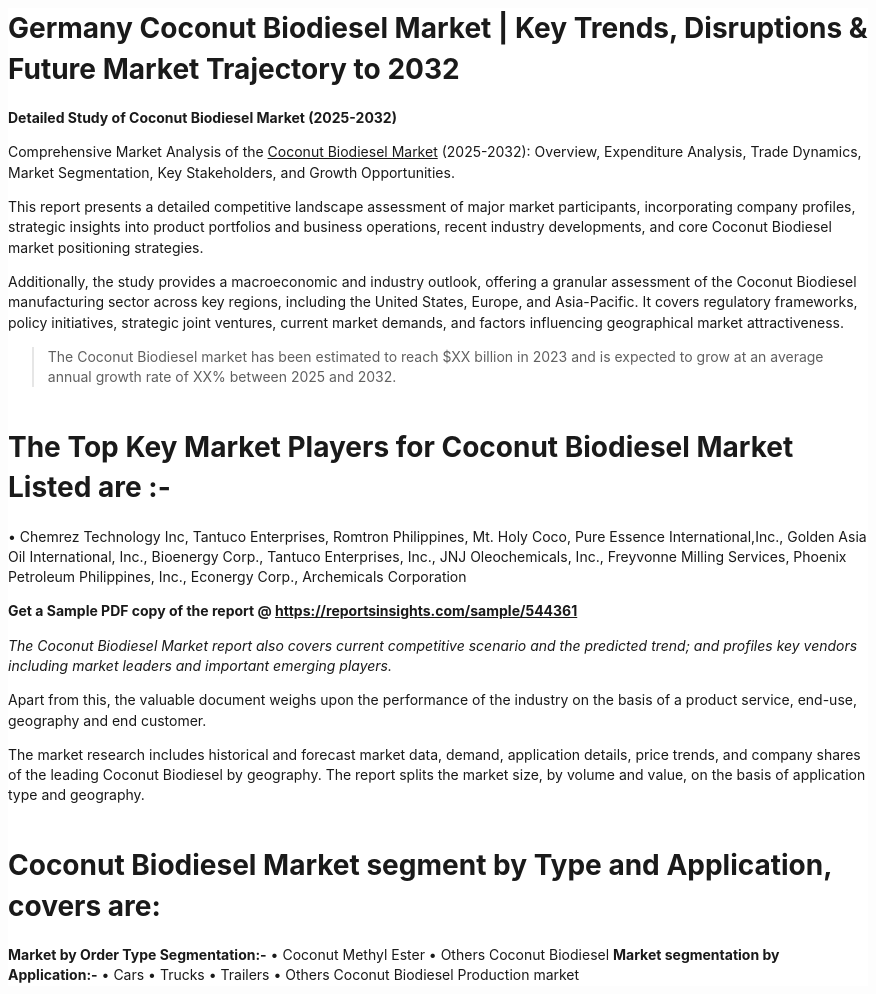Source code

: # Germany Coconut Biodiesel Market | Key Trends, Disruptions & Future Market Trajectory to 2032

<strong>Detailed Study of Coconut Biodiesel Market (2025-2032)</strong>

Comprehensive Market Analysis of the <a href=https://www.reportsinsights.com/sample/544361>Coconut Biodiesel Market</a> (2025-2032): Overview, Expenditure Analysis, Trade Dynamics, Market Segmentation, Key Stakeholders, and Growth Opportunities.

This report presents a detailed competitive landscape assessment of major market participants, incorporating company profiles, strategic insights into product portfolios and business operations, recent industry developments, and core Coconut Biodiesel market positioning strategies.

Additionally, the study provides a macroeconomic and industry outlook, offering a granular assessment of the Coconut Biodiesel manufacturing sector across key regions, including the United States, Europe, and Asia-Pacific. It covers regulatory frameworks, policy initiatives, strategic joint ventures, current market demands, and factors influencing geographical market attractiveness.

<blockquote class=""article-editor-content__blockquote"">The Coconut Biodiesel market has been estimated to reach $XX billion in 2023 and is expected to grow at an average annual growth rate of XX% between 2025 and 2032.</blockquote>

# <strong>The Top Key Market Players for Coconut Biodiesel Market Listed are :-</strong> 

• Chemrez Technology Inc, Tantuco Enterprises, Romtron Philippines, Mt. Holy Coco, Pure Essence International,Inc., Golden Asia Oil International, Inc., Bioenergy Corp., Tantuco Enterprises, Inc., JNJ Oleochemicals, Inc., Freyvonne Milling Services, Phoenix Petroleum Philippines, Inc., Econergy Corp., Archemicals Corporation

<strong>Get a Sample PDF copy of the report @ <a href=https://reportsinsights.com/sample/544361>https://reportsinsights.com/sample/544361</a></strong>

<em>The Coconut Biodiesel Market report also covers current competitive scenario and the predicted trend; and profiles key vendors including market leaders and important emerging players.</em>

Apart from this, the valuable document weighs upon the performance of the industry on the basis of a product service, end-use, geography and end customer.

The market research includes historical and forecast market data, demand, application details, price trends, and company shares of the leading Coconut Biodiesel by geography. The report splits the market size, by volume and value, on the basis of application type and geography.

# <strong>Coconut Biodiesel Market segment by Type and Application, covers are:</strong>

<strong>Market by Order Type Segmentation:-</strong>
• Coconut Methyl Ester
• Others
Coconut Biodiesel <strong>Market segmentation by Application:-</strong>
• Cars
• Trucks
• Trailers
• Others
Coconut Biodiesel Production market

* **INSTRUCTIONS FOR THE TASK**: Would you copy all lines in the records where the string "sample" appears?

* **COMPLETED EXERCISE**:
Comprehensive Market Analysis of the <a href=https://www.reportsinsights.com/sample/544361>Coconut Biodiesel Market</a> (2025-2032): Overview, Expenditure Analysis, Trade Dynamics, Market Segmentation, Key Stakeholders, and Growth Opportunities.
<strong>Get a Sample PDF copy of the report @ <a href=https://reportsinsights.com/sample/544361>https://reportsinsights.com/sample/544361</a></strong>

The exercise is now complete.